ALERT: Some images may not load properly within the Knowledge Base Article. If you see a broken image, please right-click and select 'Open image in a new tab'. We apologize for this inconvenience.

Non-TLS Agent not connecting to second TLS Gateway

book

Article ID: 241282

calendar_today

Updated On:

Products

CA Automic Workload Automation - Automation Engine

Issue/Introduction

We are working on enabling TLS Gateway for our non-TLS Agents.

We have configured two TLS Gateways on two different servers and enabled the CP function.

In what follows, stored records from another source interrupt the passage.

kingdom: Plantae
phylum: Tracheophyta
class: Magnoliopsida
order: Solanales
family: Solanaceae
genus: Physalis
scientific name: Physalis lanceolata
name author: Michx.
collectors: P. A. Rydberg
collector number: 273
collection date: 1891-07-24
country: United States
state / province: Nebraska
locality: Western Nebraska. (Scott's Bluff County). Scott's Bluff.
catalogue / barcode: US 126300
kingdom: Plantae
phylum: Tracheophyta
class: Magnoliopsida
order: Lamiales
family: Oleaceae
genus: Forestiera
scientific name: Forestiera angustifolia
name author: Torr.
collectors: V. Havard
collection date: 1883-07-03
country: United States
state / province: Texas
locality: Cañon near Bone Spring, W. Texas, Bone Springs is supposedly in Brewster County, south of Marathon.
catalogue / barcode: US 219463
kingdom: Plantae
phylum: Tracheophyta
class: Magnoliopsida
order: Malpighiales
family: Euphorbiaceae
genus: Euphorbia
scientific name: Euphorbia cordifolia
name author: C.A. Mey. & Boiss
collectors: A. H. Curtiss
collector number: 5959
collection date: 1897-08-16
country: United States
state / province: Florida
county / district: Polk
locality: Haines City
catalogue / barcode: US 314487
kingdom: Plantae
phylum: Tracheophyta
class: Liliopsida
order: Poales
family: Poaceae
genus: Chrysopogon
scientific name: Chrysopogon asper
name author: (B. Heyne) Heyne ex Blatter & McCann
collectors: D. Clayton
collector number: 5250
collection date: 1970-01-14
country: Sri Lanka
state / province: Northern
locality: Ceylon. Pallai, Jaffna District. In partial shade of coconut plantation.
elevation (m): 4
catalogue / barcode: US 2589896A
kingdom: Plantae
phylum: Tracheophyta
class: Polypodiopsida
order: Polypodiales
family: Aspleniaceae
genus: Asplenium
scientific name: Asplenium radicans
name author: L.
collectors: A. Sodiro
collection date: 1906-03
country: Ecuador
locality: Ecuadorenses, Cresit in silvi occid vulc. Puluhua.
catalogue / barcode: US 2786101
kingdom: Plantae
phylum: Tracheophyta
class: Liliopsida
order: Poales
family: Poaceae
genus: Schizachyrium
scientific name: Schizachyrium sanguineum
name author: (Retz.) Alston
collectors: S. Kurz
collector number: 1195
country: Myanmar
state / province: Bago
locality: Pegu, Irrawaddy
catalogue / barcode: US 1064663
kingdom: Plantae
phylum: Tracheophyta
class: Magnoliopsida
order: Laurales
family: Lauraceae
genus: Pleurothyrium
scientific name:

When using telnet to connect to each answers

> telnet <server1> 2220
Trying 10.20.40.30...
Connected to <server1>
Escape character is '^]'.
00000207UC4:global001NAT A0000151UCTLSGTW.1 AUTOMIC 21...CP 0001<server1>:2220;<server2>:2220^

It responds with the two defined TLS Gateway CP ports.

The agent is configured to connect to :

cp=<server1>:2220

... and upon start, it takes notice of the other TLS Gateway as well:

20220408/111923.573 -          (CP_LIST)                            
20220408/111923.573 -          2220=<server2>

However, after stopping one of the TLS Gateways:

  • The agent disconnects from the Automation Engine and doesn't try to reconnect via the second TLS gateway
  • Even after restarting the Agent, it fails to connect

Cause

The cp_port defined for each TLS Gateway has to be unique in the entire environment because the port is the used as the key.

cp_port=2220 together with 2220=<server2> in the CP list is not understood by the Agent. 

Environment

Release : 21.0

Component : TLS gateway

Resolution

All values of cp_port of all TLS gateways have to be unique within one system.